Election Day: Ways to Teach Your Kids About the Importance of Voting
Election Day is coming up fast, and voting is an important part of being an American citizen. While elections and politics are considered by many to be adults-only issues, there’s value in talking about voting with your children. It teaches kids about democracy and being a good citizen at a young age.
There are plenty of kid-friendly ways to talk about voting and elections. Encourage your children to share their opinions and make their voices heard by exercising their right to vote!
Here are some ways to teach your kids about the importance of voting and get the conversation going as Election Day approaches.
Set a Good Example
One of the best ways to show your kids that voting is important is by exercising your right to vote yourself. Bring them to your local polling place with you. If you’re voting by mail, bring them with you to drop off your ballot.
While you’re doing that, talk to them about why you’re doing what you’re doing and why voting is important to you. Young kids model their behavior off of their parents, so setting a good example for them will go a long way towards encouraging them to vote in the future!
Read Stories About Voting at Home
In the lead up to Election Day, work some books about voting and democracy into your story time rotation.
PBS has a list of picture books about voting and elections if you’re looking for a place to start. You can also make a trip to a local library and ask for recommendations there. These stories can show the importance of voting in a way that’s easier for kids to grasp.
Show Them Signs Of An Upcoming Election
The signs that election season is coming up are all around us– lawn signs, mailers, ballots, bumper stickers. Teach your kids about what these things are, and use them as a jumping off point to talk about what elections are happening this year.
Hold a Family Election at Home
Here’s a chance for your kids to try out voting for themselves and see first-hand that voting is a way for a group of people to come to a decision. Hold an election on a family matter, like what you should have for dinner or what movie you should watch as a family.
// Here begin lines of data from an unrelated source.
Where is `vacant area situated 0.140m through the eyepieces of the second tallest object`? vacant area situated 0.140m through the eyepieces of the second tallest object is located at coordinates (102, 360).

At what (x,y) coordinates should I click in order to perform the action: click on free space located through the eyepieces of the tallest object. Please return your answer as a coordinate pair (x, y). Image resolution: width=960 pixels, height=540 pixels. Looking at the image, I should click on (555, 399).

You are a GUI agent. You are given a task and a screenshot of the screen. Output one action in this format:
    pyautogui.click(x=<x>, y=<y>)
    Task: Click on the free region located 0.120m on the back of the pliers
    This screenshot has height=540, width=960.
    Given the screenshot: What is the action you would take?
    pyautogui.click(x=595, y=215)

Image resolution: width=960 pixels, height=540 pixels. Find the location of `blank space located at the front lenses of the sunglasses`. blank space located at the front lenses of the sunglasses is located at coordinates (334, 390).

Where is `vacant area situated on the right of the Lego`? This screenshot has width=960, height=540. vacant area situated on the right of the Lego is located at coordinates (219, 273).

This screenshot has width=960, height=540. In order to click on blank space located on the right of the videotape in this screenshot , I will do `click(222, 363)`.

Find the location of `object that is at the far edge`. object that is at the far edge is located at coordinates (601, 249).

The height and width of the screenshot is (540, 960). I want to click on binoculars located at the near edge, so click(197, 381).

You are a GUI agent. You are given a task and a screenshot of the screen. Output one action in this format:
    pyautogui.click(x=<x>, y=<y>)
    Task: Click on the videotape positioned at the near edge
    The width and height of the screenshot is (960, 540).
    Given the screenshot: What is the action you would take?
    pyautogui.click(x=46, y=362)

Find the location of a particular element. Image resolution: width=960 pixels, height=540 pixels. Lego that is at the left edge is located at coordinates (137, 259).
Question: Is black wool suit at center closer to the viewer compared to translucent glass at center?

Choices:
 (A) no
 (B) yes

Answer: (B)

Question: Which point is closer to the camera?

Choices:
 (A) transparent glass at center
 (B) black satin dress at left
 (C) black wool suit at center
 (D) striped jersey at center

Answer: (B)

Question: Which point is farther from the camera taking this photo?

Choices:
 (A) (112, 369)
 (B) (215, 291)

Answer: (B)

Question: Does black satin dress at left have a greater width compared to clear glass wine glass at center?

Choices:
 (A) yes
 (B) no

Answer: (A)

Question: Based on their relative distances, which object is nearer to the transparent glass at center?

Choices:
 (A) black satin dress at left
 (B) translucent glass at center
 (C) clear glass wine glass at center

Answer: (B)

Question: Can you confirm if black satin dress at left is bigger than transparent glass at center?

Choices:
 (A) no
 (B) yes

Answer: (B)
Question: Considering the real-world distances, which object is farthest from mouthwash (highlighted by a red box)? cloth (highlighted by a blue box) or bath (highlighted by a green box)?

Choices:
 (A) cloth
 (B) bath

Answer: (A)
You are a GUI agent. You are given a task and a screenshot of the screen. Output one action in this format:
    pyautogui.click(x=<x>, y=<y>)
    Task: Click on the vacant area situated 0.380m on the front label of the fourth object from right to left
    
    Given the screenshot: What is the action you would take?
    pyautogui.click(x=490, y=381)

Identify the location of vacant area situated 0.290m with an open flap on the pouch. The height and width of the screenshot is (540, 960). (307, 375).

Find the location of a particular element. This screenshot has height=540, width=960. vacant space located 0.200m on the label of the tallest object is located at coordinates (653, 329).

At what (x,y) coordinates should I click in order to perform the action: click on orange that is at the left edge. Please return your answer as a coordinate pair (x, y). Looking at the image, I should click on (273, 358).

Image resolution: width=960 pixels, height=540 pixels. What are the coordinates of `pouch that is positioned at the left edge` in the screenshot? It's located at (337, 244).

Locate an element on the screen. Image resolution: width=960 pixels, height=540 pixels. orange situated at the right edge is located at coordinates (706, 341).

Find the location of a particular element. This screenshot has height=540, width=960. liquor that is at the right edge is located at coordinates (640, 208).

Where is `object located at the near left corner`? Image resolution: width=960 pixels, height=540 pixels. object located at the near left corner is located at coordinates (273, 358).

Allow family members to engage in respectful debate about the pros and cons of each option– this will also teach children about how to express their different opinions in kind and respectful ways. Have everyone cast a secret ballot and then announce the winner!
Talk About What’s On the Ballot
If you have older children, it may be helpful to talk about what you’re voting on this year as a way to demonstrate what’s typically at stake in elections. This is especially important in non-presidential election years. Elections are important, even when we’re not electing a president.
Talk with your kids about a kid-friendly issue that’s on the ballot this year. For example, a statewide ballot measure in New York this year includes a bond issue that would issue $4.20 billion towards projects related to the environment, natural resources and climate change mitigation.
Talk to your older kids about what this means, why it was proposed and why people might be for or against it. This will show kids that elections are more than picking a president and may get them thinking about their own thoughts on issues.